This week, Facebook and its subsidiaries Instagram and WhatsApp went down in an outage that lasted nearly 14 hours. Catchpoint, a user experience monitoring company, found that while the widespread outages began around 12 p.m. ET on Wednesday, they were preceded by a “micro-outage” that lasted 20 minutes.
The monitoring company has noticed an increased prevalence of these types of micro-outages — which are basically website or application outages that last only a brief period of time, typically less than an hour, and occur in specific geographies. Catchpoint co-founder and CEO Mehdi Daoudi referred to them as a “very laser-focused type of issue somewhere where basically only a portion of users are impacted.”
Catchpoint’s monitoring technology measures the performance — based on the speed and reliability — of websites, mobile sites, and applications. The main focus of its technology is to understand the user experience at these sites.
The Facebook incident, said Catchpoint, is an example of a micro-outage that developed into a more full-blown, widespread outage. The tools, however, are not yet able to prevent these micro-outages, but identifying them is a step toward more quickly solving them. The goal, said Daoudi, is early detection. In the future, the “throne of data we collect” could eventually help find patterns and relationships that predict when something bad is going to happen, he said.
While widespread outages are more obviously impactful to a company’s bottom line, Daoudi noted that micro-outages can still have major repercussions for an organization’s service level agreements (SLAs) and revenues.
Facebook tweeted after the outage that the incident was “a result of a server configuration change.” There was some speculation that the blackout was caused by a hack or cyberattack, but the company denied that claim.
The Trend Toward Micro-Outages
Daoudi noted that at the advent of the World Wide Web, there were massive internet outages where a provider’s entire network would collapse. And while these still occur, they are less frequent “because things have gotten a lot more resilient and there is a lot more ISP [internet service provider] diversity.”
However, as these major outages have declined, there has been an increase in smaller, focused outages. This includes a Google outage last November where misconfigurations between Google, CloudFlare, and Nigerian ISP MainOne caused faulty redirects, which in turn caused certain Google services to be down over a 74-minute period.
Another example, also last November, impacted AT&T and AT&T wireless users. Those users were unable to access content served by CloudFront’s East Coast content delivery network (CDN) services via Telia.
According to Daoudi, people aren’t looking at these micro-outages well enough and the impact on the user-experience is not given due importance. “They are not spending time monitoring and detecting those small issues,” he said. “I think we’re all getting a little bit lazy.”
Daoudi noted that just “because there are no major internet outages these days, there is abundance of cloud infrastructure, [and] there are a lot of things that prevent or that stop some of these big issues that used to happen in the early days of the internet,” it doesn’t mean companies shouldn’t be looking. “Keep investing because customer experience is very important and it’s critical to keep investing in your early detection systems.”

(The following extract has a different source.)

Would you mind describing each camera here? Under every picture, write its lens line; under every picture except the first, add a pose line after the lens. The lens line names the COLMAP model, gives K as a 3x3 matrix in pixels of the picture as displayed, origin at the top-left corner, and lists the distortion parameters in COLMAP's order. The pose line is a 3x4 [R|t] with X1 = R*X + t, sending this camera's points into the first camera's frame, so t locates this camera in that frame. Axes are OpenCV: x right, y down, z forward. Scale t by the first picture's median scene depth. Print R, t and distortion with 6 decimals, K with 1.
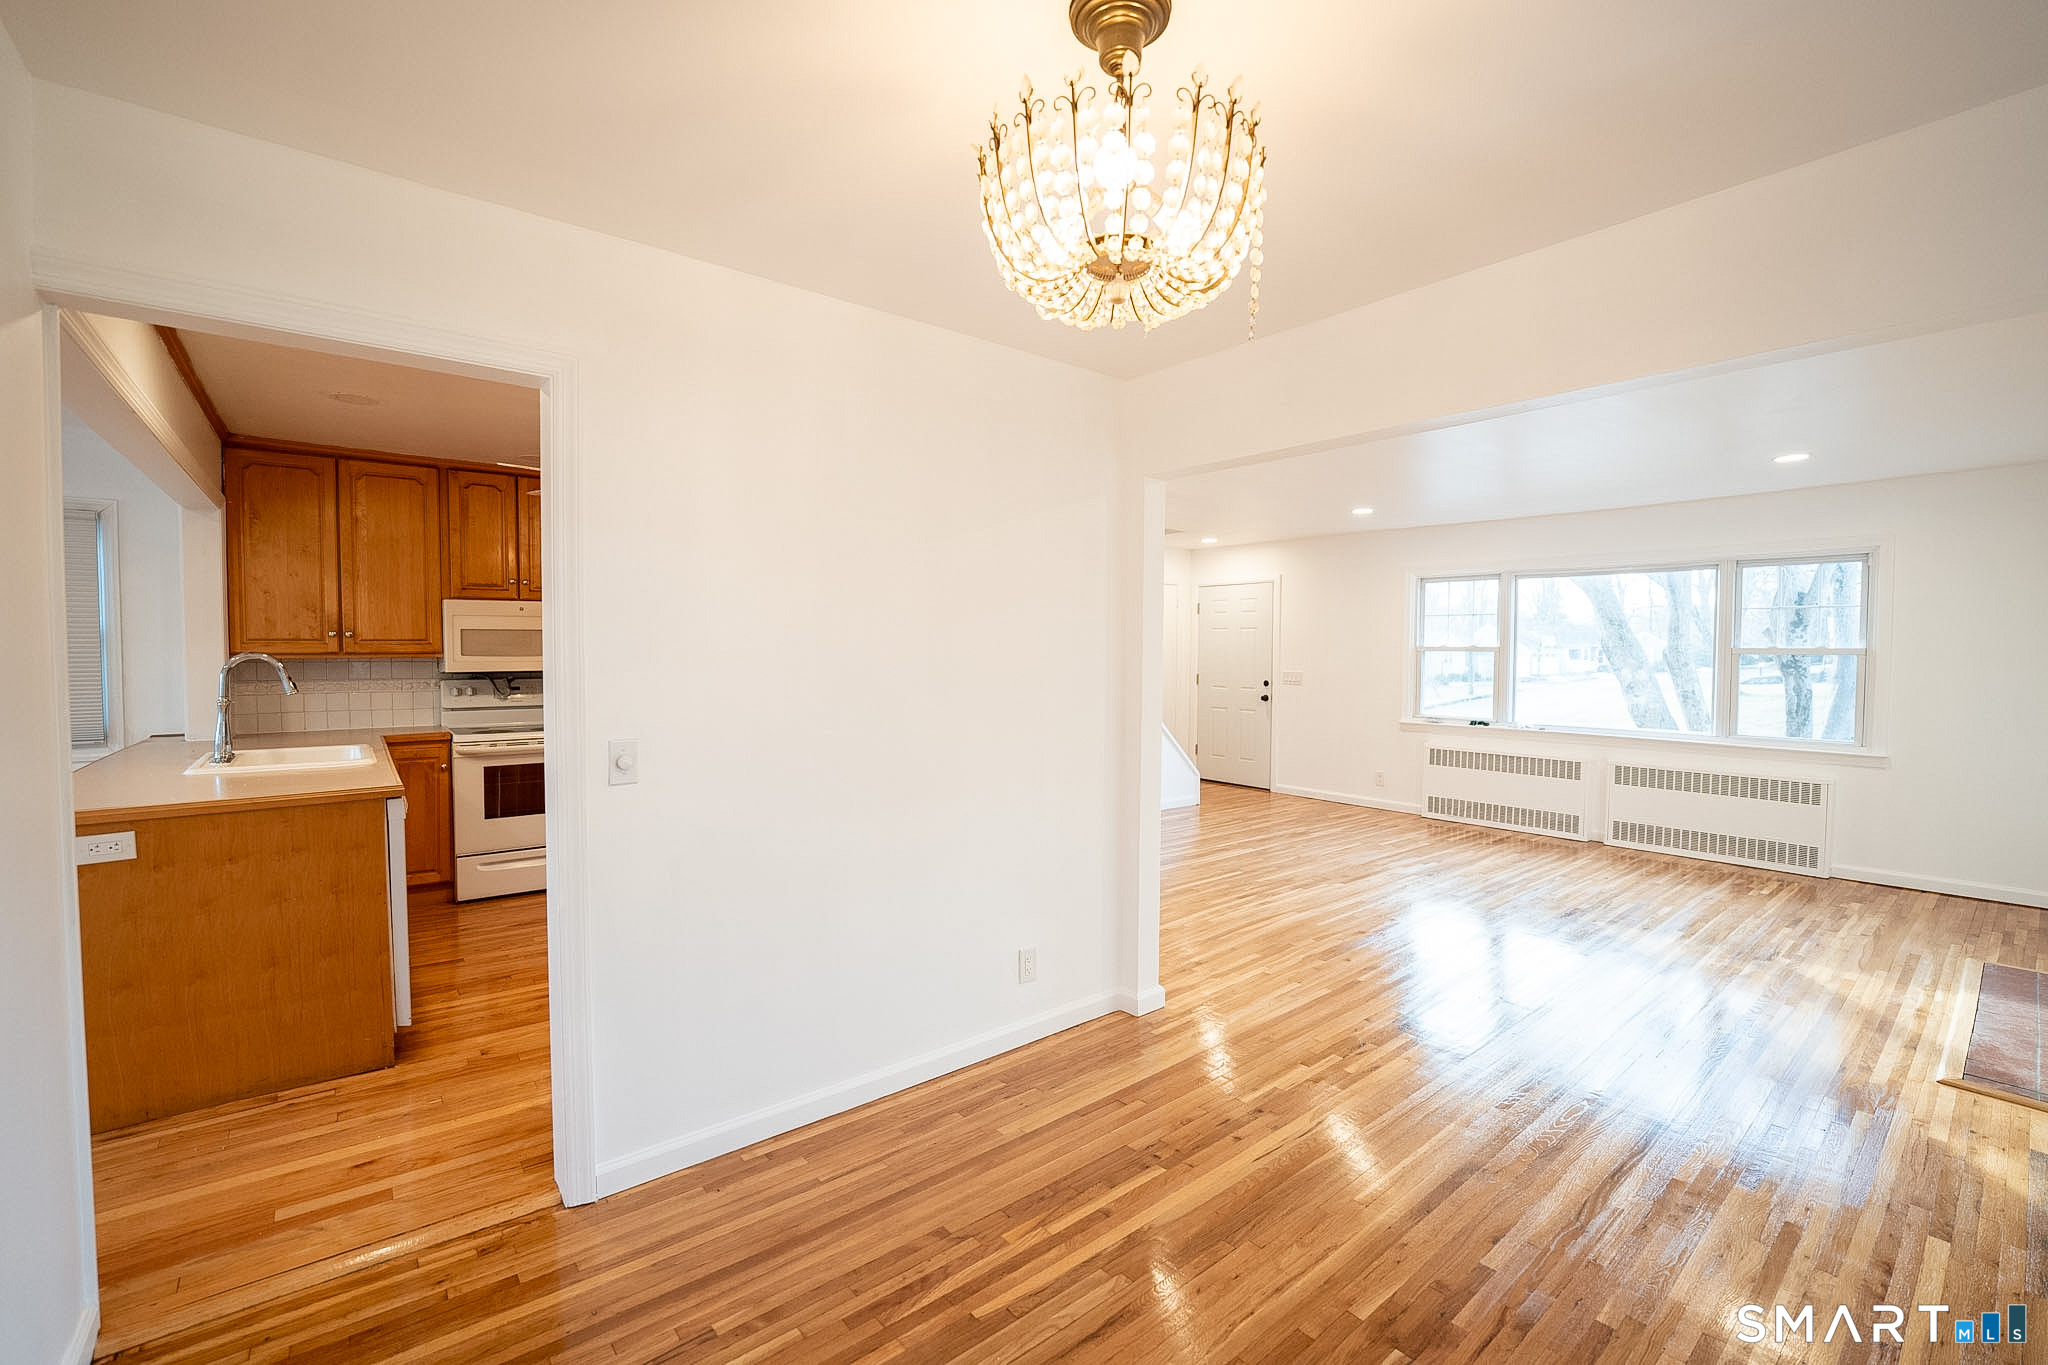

More Micro-Outages or Better Tools?
One question poised to Daoudi was: Are these micro-outages actually occurring more or are the monitoring tools just getting better at seeing these types of outages?
He responded that equipment was indeed improving. “When you think about most companies, and specifically the groups or departments of those companies that do monitoring, there is a maturity evolution about what people care about,” Daoudi said.
In the past, monitoring centered around availability — answering the question: Is the network up or down? Then, it became more geared toward performance monitoring — answering the question: Is the application or service fast or slow? Now, Daoudi said companies are spending more time with multiple tools, “trying to understand the relationship between the business, and the IT telemetry, and the metrics that the IT systems are giving them.”
Which is why Catchpoint focuses on user experience with its monitoring tools, he said. And these micro-outages have a direct impact on the end-user. Basically, this boils down to access. For a retail site this could mean the end-user is unable to complete a purchase due to a micro outage, or in the AT&T case users were unable to access any site hosted by CloudFront.
“The customers don’t care if it’s a technical problem or not, all they care about is that brand didn’t provide me with an amazing customer experience,” said Daoudi. “And one of the things [Catchpoint] sees more and more is that a lot of companies realized that in the digital world we live in, customer experience is the product — ultimately, what makes or breaks a brand.”